• Dataset records:
======

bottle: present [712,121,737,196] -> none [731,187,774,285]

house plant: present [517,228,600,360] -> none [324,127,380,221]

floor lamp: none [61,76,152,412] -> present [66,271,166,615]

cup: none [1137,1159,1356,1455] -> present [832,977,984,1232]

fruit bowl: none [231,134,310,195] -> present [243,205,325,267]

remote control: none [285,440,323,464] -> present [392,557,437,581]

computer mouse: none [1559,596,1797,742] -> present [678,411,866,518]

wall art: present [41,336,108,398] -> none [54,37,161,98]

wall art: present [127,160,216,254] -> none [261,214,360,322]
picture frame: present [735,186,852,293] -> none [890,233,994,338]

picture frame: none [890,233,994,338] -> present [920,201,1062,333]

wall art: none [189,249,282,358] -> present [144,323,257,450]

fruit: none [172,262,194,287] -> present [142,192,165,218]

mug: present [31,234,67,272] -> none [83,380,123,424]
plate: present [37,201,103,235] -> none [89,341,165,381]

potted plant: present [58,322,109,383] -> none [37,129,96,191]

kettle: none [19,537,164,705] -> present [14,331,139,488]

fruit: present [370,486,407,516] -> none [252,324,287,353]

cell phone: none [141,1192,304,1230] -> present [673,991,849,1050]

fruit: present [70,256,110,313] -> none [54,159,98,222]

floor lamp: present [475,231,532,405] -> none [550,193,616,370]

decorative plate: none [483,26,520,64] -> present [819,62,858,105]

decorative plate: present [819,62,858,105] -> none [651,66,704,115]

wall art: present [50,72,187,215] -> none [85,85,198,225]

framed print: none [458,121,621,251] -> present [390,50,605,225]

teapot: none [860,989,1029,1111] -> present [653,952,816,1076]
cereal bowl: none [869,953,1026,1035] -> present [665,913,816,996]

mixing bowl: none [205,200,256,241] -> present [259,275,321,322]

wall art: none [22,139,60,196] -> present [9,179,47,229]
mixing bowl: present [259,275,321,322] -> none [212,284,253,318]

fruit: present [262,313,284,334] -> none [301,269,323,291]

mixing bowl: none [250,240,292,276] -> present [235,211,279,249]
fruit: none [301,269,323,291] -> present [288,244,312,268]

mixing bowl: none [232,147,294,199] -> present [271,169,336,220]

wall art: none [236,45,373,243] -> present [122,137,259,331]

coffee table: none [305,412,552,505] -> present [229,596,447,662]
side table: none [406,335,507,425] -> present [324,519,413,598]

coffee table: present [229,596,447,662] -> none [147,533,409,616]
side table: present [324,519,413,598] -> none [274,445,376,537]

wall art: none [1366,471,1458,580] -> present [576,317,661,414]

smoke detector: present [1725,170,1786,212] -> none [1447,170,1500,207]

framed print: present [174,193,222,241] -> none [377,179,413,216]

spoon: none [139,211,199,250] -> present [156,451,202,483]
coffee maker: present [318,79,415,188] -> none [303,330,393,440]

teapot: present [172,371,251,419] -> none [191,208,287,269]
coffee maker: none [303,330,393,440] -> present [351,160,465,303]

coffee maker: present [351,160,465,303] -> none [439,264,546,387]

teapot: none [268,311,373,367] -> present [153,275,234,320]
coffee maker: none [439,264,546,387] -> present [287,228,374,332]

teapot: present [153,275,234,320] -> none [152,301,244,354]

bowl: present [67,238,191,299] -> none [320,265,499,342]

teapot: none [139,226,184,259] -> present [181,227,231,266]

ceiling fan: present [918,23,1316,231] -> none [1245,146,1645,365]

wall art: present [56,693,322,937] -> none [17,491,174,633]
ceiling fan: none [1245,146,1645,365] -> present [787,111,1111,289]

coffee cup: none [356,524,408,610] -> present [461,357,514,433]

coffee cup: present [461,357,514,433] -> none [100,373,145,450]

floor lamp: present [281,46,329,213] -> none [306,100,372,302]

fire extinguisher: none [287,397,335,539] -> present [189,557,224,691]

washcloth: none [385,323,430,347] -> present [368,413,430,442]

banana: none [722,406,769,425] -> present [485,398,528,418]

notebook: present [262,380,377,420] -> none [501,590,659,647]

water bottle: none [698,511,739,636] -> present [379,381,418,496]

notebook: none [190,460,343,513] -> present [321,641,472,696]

======

• Problem requirements: Return the whole listing above verbatim.

• Response below:
bottle: present [712,121,737,196] -> none [731,187,774,285]

house plant: present [517,228,600,360] -> none [324,127,380,221]

floor lamp: none [61,76,152,412] -> present [66,271,166,615]

cup: none [1137,1159,1356,1455] -> present [832,977,984,1232]

fruit bowl: none [231,134,310,195] -> present [243,205,325,267]

remote control: none [285,440,323,464] -> present [392,557,437,581]

computer mouse: none [1559,596,1797,742] -> present [678,411,866,518]

wall art: present [41,336,108,398] -> none [54,37,161,98]

wall art: present [127,160,216,254] -> none [261,214,360,322]
picture frame: present [735,186,852,293] -> none [890,233,994,338]

picture frame: none [890,233,994,338] -> present [920,201,1062,333]

wall art: none [189,249,282,358] -> present [144,323,257,450]

fruit: none [172,262,194,287] -> present [142,192,165,218]

mug: present [31,234,67,272] -> none [83,380,123,424]
plate: present [37,201,103,235] -> none [89,341,165,381]

potted plant: present [58,322,109,383] -> none [37,129,96,191]

kettle: none [19,537,164,705] -> present [14,331,139,488]

fruit: present [370,486,407,516] -> none [252,324,287,353]

cell phone: none [141,1192,304,1230] -> present [673,991,849,1050]

fruit: present [70,256,110,313] -> none [54,159,98,222]

floor lamp: present [475,231,532,405] -> none [550,193,616,370]

decorative plate: none [483,26,520,64] -> present [819,62,858,105]

decorative plate: present [819,62,858,105] -> none [651,66,704,115]

wall art: present [50,72,187,215] -> none [85,85,198,225]

framed print: none [458,121,621,251] -> present [390,50,605,225]

teapot: none [860,989,1029,1111] -> present [653,952,816,1076]
cereal bowl: none [869,953,1026,1035] -> present [665,913,816,996]

mixing bowl: none [205,200,256,241] -> present [259,275,321,322]

wall art: none [22,139,60,196] -> present [9,179,47,229]
mixing bowl: present [259,275,321,322] -> none [212,284,253,318]

fruit: present [262,313,284,334] -> none [301,269,323,291]

mixing bowl: none [250,240,292,276] -> present [235,211,279,249]
fruit: none [301,269,323,291] -> present [288,244,312,268]

mixing bowl: none [232,147,294,199] -> present [271,169,336,220]

wall art: none [236,45,373,243] -> present [122,137,259,331]

coffee table: none [305,412,552,505] -> present [229,596,447,662]
side table: none [406,335,507,425] -> present [324,519,413,598]

coffee table: present [229,596,447,662] -> none [147,533,409,616]
side table: present [324,519,413,598] -> none [274,445,376,537]

wall art: none [1366,471,1458,580] -> present [576,317,661,414]

smoke detector: present [1725,170,1786,212] -> none [1447,170,1500,207]

framed print: present [174,193,222,241] -> none [377,179,413,216]

spoon: none [139,211,199,250] -> present [156,451,202,483]
coffee maker: present [318,79,415,188] -> none [303,330,393,440]

teapot: present [172,371,251,419] -> none [191,208,287,269]
coffee maker: none [303,330,393,440] -> present [351,160,465,303]

coffee maker: present [351,160,465,303] -> none [439,264,546,387]

teapot: none [268,311,373,367] -> present [153,275,234,320]
coffee maker: none [439,264,546,387] -> present [287,228,374,332]

teapot: present [153,275,234,320] -> none [152,301,244,354]

bowl: present [67,238,191,299] -> none [320,265,499,342]

teapot: none [139,226,184,259] -> present [181,227,231,266]

ceiling fan: present [918,23,1316,231] -> none [1245,146,1645,365]

wall art: present [56,693,322,937] -> none [17,491,174,633]
ceiling fan: none [1245,146,1645,365] -> present [787,111,1111,289]

coffee cup: none [356,524,408,610] -> present [461,357,514,433]

coffee cup: present [461,357,514,433] -> none [100,373,145,450]

floor lamp: present [281,46,329,213] -> none [306,100,372,302]

fire extinguisher: none [287,397,335,539] -> present [189,557,224,691]

washcloth: none [385,323,430,347] -> present [368,413,430,442]

banana: none [722,406,769,425] -> present [485,398,528,418]

notebook: present [262,380,377,420] -> none [501,590,659,647]

water bottle: none [698,511,739,636] -> present [379,381,418,496]

notebook: none [190,460,343,513] -> present [321,641,472,696]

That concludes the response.